C’est une tâche ardue qui nécessite une forme de discipline, car nous sommes bombardés d’images – et la télévision faisant bien son boulot, elle nous montre celles qu’on a envie de voir, d’endroits qu’on veut visiter. Avant Internet, en l’absence de voyage, on pouvait se laisser transporter par les livres, aujourd’hui on a les séries américaines. Les livres nous laissaient la marge d’interprétation des descriptions, l’appréciation du choix des mots. Aujourd’hui, on a vu mille fois New York avant d’y avoir mis les pieds, on visualise l’architecture florentine, on sait reconnaître Big Ben. La prégnance de l’image, de l’explication, de la description est telle, qu’on a déjà senti les effluves de coriandre avant même d’être allé en Asie.
Si on veut vivre pleinement une aventure, il faut oublier toutes ces images, vider son disque dur. Acheter un guide touristique, pourquoi pas, mais ne le lire qu’après être arrivé à bon port. Ainsi on s’émerveillera de tout, d’une part parce que c’est beau, parce que c’est différent, et surtout parce que c’est inattendu. Il n’y rien de pire, en voyage, que de se dire : « Ah c’est comme sur la photo ».
Bien sûr, on ne peut pas ne pas savoir à quoi ressemble la Tour Eiffel, la Statue de la Liberté ou le Taj Mahal. Et quand on les voit, de pierre et de métal, se tenant fièrement devant nous, témoins millénaires de l’imagination humaine fertile, on est piqué d’émotion. Mais le voyage ne se résume pas qu’à la checklist des monuments à avoir vu dans sa semaine. C’est l’envahissement d’impressions diverses et de sensations inédites, un patchwork tout autant émotionnel que rationnel, qui nous font nous dire : « j’y suis allé ». Chaque détail compte, la forme du menton des autochtones, la règle locale pour les pourboires, le nom de l’enseigne de l’épicerie, tout ce qui semble anodin mais à quoi rien ne nous prépare. Et qui nous donne la sensation si agréable de découvrir.

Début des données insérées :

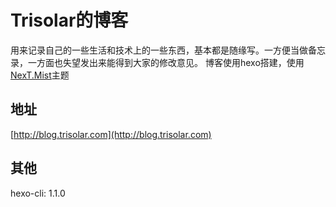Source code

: # Trisolar的博客
用来记录自己的一些生活和技术上的一些东西，基本都是随缘写。一方便当做备忘录，一方面也失望发出来能得到大家的修改意见。
博客使用hexo搭建，使用[NexT.Mist](https://github.com/iissnan/hexo-theme-next)主题

## 地址
[http://blog.trisolar.com](http://blog.trisolar.com)

## 其他
hexo-cli: 1.1.0
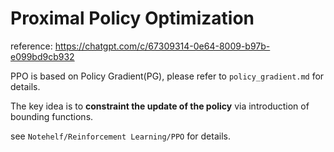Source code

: # Proximal Policy Optimization

reference: https://chatgpt.com/c/67309314-0e64-8009-b97b-e099bd9cb932

PPO is based on Policy Gradient(PG), please refer to `policy_gradient.md` for details.

The key idea is to **constraint the update of the policy** via introduction of bounding functions.

see `Notehelf/Reinforcement Learning/PPO` for details.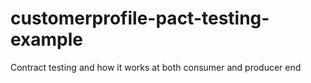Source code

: # customerprofile-pact-testing-example
Contract testing and how it works at both consumer and producer end
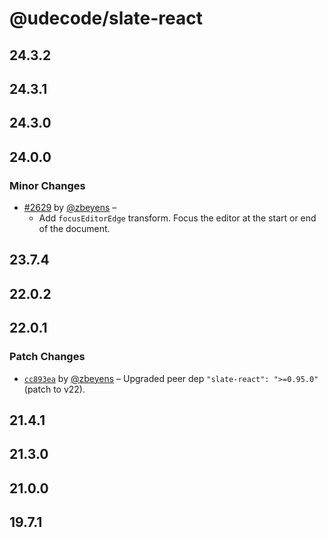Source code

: # @udecode/slate-react

## 24.3.2

## 24.3.1

## 24.3.0

## 24.0.0

### Minor Changes

- [#2629](https://github.com/udecode/plate/pull/2629) by [@zbeyens](https://github.com/zbeyens) –
  - Add `focusEditorEdge` transform. Focus the editor at the start or end of the document.

## 23.7.4

## 22.0.2

## 22.0.1

### Patch Changes

- [`cc893ea`](https://github.com/udecode/plate/commit/cc893ea408c3d9abcef5b67cb00fa2b93a5686fe) by [@zbeyens](https://github.com/zbeyens) – Upgraded peer dep `"slate-react": ">=0.95.0"` (patch to v22).

## 21.4.1

## 21.3.0

## 21.0.0

## 19.7.1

En sortant de l’aéroport, on a toujours un moment de « tampon », car tous les aéroports se ressemblent, et aucun de nous donne d’indice sur ce qui nous attend. Il y a toujours du béton, des taxis, des touristes rougeauds et des caddies qui trainent. On peut avoir plus ou moins chaud, on peut voir plus ou moins de teintes de couleur de peau, mais on ne plonge pas encore dans le grand bain.
Dès qu’on s’aventure un peu plus loin du tapis de bagages, on commence à réaliser : les couleurs des panneaux de signalisation. La hauteur des maisons. Les décorations des ronds-points. La densité de la circulation. Et puis en arrivant, on commence à remarquer. Ici, on parle plusieurs langues différentes. Je n’arrive pas à interpréter ce sourire. Je pensais que la lumière du jour serait plus intense. Et on passe à côté de millions de découvertes que notre cerveau absorbe et que notre conscience ne traitera que plus tard.
J’adore arriver dans une ville sans connaître le nom des quartiers. Laisser les gens me dire : « Il FAUT que tu fasses ça ». Je n’aime pas dire « J’ai fait cette attraction touristique ». Même si elles ne sont pas rocambolesques ni pleines d’actions : je veux juste vivre des aventures.